Her view of diversity spans race, gender, sexuality, neurodiversity and socioeconomic background — and she believes investors who ignore that are missing out.
She says: “Diverse teams — not only is it about being a good freaking human — but it’s better for business. It’s just smart,”
“It’s mind-boggling to me that people haven’t internalised the memo.”
Much of Daly’s mission is rooted in personal history. Raised in a patriarchal household, she saw early how gender biases shaped opportunities.
“My dad, if he had money, would have bet on my brothers more than he would have bet on me,” she recalls.
“That drove me to success, because I was competitive and I wanted to be seen.”
She describes a generation of women who were subtly and overtly discouraged from pursuing business or tech.
“They were given the message their whole life: if you want to start a business, it’s going to be really hard,” she says. “You’re not going to be able to scale it.”
By backing these women now, she hopes to trigger a ripple effect and enable them to reinvest in their own communities, before becoming investors themselves.
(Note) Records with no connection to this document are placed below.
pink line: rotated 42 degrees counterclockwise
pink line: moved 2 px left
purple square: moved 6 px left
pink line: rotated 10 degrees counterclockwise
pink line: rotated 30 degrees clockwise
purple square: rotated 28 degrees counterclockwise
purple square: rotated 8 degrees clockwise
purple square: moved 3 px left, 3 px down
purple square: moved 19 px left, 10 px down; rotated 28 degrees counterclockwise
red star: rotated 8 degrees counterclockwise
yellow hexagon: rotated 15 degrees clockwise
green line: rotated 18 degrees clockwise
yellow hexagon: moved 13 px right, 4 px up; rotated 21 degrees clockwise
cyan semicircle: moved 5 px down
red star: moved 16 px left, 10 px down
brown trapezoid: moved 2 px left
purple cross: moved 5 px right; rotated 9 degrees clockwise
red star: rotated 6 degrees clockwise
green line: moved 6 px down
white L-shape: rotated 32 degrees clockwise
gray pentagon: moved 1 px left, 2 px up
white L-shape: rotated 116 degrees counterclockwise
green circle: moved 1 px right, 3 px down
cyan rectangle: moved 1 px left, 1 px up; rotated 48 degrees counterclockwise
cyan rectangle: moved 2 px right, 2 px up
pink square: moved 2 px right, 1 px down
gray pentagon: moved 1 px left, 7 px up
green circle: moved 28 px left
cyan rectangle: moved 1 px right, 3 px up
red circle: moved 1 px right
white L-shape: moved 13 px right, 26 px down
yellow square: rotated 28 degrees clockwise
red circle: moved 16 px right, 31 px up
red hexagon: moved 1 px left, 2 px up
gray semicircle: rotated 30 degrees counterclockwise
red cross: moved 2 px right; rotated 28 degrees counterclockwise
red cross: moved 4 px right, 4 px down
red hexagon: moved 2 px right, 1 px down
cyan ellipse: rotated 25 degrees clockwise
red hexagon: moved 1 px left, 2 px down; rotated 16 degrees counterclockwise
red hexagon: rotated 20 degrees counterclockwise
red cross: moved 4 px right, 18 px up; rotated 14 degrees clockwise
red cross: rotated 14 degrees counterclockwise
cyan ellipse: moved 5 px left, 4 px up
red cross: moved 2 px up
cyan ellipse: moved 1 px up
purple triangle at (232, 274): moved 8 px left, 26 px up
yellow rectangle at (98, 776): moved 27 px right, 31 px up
She continues: “I can’t mandate what they do but you hope they’ll write checks to other female entrepreneurs or political candidates they believe in. That’s how wealth and power shifts.”
Leadership through lived experience
Daly is candid about the risks that come with speaking up, especially as a single mother and public figure in the US.
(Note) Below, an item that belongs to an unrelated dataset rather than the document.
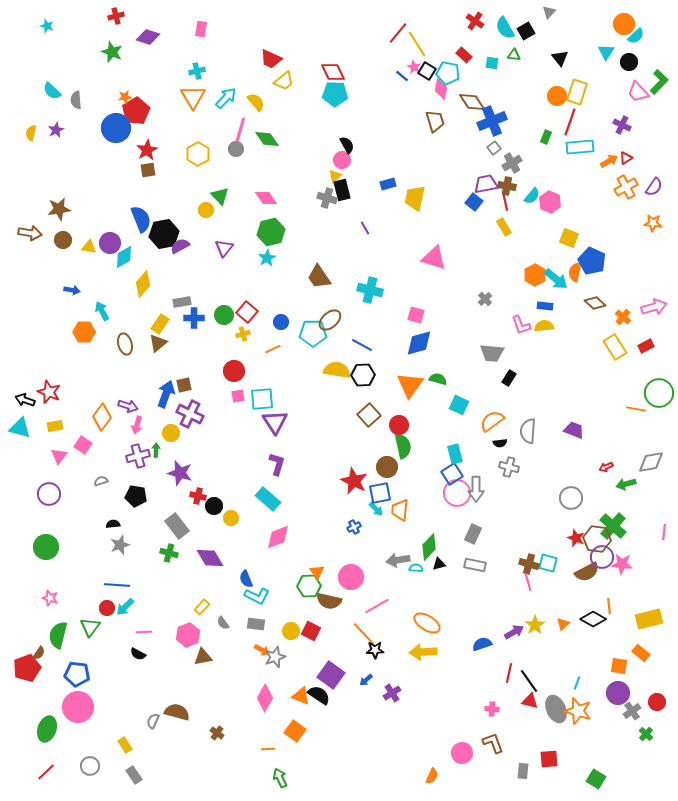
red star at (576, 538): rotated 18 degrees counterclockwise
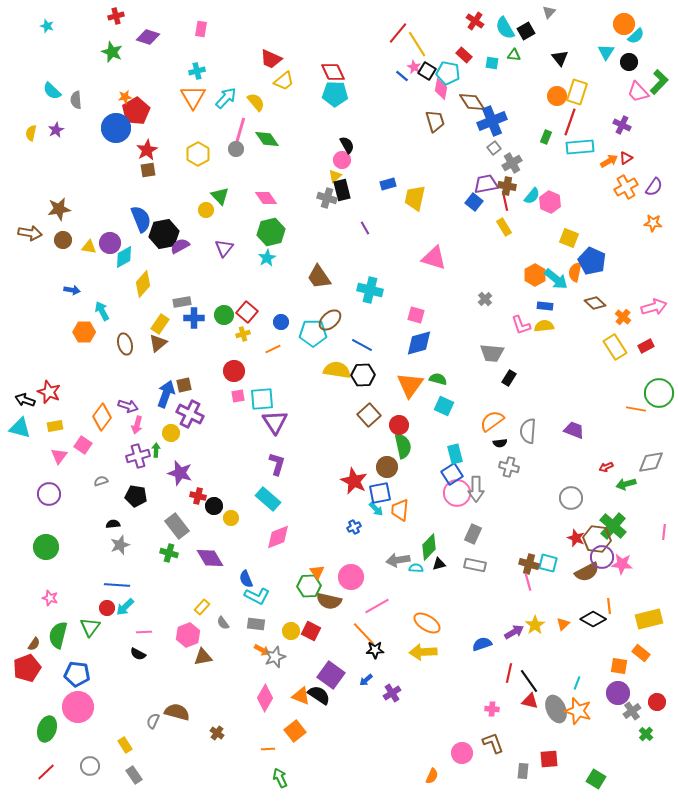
cyan square at (459, 405): moved 15 px left, 1 px down
brown semicircle at (39, 653): moved 5 px left, 9 px up
orange square at (295, 731): rotated 15 degrees clockwise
“It’s more dangerous than ever to be a woman in my country and talk openly about some of the things we talk about,” she says.
“I finally hit that tipping point where I don’t have to go back to that corporate job. And I feel an enormous responsibility to be the voice for people who can’t normally say anything about the inequities they face.”
Despite media appearances on CNN, Fox, and CNBC, Daly’s message has always been rooted in empathy.
She believes that true leadership comes from deep listening — even to those you disagree with.

Nell Daly at Climb 25
She says: “I have very conservative friends in my life. If you study mediation, or any time people solve really big problems, it’s neighbours having nuanced conversations, over and over again.
“Just because maybe you have different views to me doesn’t mean we can’t communicate and get on.”
The therapist in the boardroom
While Daly doesn’t psychoanalyse founders ‘on the fly’, her clinical background gives her a unique edge in venture capital.
“Founders work on a business for years, and stress levels are high – it takes a toll on their mental health and families,” she says. “I do a lot of counselling in those moments — probably in a much different way than someone who doesn’t have that training.”
She sees her role not just as an investor, but as a mentor, advisor and support system, as she says: “What I’m helping people do is achieve their own self-actualisation – to achieve their dreams.”
The future of inclusive venture
As Revenge Capital grows — with six full-time staff expected by the end of the year and a rotating fellowship programme — Daly’s mission remains clear: make capital more inclusive, more humane, and more effective.
“You always want to create the world you want to see in the future,” she says. “That’s the job.”